PROBLEM TO SOLVE:
Write out, word for word, every line in the data below from the one containing "fruit: present [499,542,566,615]" to the one containing "book: none [683,677,823,783]", both of them included.

DATA LISTING:
····················

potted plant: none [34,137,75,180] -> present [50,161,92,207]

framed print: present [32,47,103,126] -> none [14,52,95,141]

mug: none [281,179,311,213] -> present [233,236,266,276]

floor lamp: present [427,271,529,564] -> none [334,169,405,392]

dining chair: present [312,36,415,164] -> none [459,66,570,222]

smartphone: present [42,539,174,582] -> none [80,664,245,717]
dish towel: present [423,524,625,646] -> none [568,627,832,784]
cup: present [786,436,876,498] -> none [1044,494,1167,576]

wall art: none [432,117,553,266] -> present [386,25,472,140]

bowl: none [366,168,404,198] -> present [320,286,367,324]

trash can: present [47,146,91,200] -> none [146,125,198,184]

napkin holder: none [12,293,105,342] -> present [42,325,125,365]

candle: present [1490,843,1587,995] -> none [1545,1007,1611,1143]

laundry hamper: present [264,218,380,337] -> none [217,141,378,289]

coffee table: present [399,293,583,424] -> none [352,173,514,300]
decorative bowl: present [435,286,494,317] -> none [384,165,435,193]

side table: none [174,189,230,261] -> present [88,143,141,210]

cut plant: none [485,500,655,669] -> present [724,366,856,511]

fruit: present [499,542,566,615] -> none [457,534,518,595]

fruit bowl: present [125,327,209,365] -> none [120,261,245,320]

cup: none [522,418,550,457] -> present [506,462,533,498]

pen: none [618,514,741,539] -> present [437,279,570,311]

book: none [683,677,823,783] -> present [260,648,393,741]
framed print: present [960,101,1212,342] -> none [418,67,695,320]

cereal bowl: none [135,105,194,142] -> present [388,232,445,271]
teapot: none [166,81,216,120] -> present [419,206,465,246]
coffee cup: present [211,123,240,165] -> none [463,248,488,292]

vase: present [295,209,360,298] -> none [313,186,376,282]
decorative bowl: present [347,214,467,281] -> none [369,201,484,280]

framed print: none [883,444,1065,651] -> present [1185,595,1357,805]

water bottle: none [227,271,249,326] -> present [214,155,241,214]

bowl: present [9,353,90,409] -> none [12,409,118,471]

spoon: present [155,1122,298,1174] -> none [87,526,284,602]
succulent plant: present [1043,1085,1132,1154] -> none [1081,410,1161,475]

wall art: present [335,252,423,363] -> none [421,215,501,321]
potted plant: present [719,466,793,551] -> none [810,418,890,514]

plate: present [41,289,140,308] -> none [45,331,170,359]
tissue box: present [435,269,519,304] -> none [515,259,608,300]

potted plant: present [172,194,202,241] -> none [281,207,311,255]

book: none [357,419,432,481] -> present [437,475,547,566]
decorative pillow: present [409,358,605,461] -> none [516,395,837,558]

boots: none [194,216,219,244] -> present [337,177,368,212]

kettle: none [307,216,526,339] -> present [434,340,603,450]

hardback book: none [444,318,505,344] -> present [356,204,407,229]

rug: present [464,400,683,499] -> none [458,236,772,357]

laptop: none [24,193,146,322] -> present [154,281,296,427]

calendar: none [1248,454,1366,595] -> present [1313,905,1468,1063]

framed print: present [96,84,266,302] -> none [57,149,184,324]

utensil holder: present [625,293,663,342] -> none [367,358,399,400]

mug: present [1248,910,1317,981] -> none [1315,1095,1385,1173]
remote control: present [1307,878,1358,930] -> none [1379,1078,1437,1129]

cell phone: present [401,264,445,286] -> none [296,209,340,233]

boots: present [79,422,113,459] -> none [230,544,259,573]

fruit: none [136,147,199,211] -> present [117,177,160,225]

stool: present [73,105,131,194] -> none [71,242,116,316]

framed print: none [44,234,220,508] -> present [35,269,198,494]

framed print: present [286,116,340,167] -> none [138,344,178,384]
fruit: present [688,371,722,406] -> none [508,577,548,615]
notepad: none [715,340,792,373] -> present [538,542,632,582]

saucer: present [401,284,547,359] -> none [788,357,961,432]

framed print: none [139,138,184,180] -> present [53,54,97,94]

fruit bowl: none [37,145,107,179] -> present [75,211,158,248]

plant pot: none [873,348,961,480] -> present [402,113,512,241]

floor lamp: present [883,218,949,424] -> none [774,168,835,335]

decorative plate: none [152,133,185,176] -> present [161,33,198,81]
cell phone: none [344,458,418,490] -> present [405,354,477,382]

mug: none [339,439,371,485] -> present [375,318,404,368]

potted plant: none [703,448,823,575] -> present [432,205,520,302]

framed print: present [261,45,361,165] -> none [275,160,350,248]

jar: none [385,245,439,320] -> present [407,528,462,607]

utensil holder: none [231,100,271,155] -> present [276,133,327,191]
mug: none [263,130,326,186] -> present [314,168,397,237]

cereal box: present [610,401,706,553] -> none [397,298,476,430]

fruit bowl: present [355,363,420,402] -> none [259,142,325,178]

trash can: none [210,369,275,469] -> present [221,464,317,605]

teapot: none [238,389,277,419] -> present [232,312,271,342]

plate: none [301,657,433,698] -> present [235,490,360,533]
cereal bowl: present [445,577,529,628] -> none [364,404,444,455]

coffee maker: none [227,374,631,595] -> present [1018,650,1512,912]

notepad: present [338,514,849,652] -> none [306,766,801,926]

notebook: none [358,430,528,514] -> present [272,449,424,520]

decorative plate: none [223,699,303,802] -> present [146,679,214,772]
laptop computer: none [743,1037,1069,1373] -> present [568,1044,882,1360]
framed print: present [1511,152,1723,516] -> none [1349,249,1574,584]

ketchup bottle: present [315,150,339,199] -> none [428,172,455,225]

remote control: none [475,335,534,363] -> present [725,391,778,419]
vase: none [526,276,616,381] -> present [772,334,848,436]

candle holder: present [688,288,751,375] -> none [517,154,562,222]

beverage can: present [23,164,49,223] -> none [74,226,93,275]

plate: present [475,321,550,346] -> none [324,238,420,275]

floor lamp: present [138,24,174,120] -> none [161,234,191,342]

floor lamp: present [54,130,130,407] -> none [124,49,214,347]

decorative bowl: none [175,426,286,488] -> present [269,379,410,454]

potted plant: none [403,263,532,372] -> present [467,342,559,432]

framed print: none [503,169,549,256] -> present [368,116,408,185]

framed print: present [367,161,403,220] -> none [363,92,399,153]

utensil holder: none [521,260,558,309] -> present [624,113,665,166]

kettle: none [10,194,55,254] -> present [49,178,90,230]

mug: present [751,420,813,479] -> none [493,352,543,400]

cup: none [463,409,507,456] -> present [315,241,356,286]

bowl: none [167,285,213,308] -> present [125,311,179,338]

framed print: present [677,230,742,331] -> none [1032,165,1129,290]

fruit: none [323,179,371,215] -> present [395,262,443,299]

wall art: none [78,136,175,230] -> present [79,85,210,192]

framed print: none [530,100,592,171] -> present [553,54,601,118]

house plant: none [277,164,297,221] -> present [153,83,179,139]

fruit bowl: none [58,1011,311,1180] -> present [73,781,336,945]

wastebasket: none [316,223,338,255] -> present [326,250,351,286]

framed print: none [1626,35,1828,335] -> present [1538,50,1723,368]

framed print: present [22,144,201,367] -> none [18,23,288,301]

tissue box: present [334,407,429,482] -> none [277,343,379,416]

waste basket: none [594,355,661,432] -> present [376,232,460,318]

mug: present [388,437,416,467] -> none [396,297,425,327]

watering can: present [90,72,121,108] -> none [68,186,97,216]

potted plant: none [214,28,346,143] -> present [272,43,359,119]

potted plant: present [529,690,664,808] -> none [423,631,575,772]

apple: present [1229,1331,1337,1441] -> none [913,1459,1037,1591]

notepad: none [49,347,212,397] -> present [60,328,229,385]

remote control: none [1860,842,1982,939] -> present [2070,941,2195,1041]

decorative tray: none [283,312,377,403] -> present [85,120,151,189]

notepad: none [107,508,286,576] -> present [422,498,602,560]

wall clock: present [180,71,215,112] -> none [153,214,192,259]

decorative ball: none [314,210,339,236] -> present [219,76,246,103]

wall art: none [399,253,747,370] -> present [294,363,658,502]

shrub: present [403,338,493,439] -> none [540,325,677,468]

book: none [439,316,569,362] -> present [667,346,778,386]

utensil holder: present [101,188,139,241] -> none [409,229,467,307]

····················

ANSWER:
fruit: present [499,542,566,615] -> none [457,534,518,595]

fruit bowl: present [125,327,209,365] -> none [120,261,245,320]

cup: none [522,418,550,457] -> present [506,462,533,498]

pen: none [618,514,741,539] -> present [437,279,570,311]

book: none [683,677,823,783] -> present [260,648,393,741]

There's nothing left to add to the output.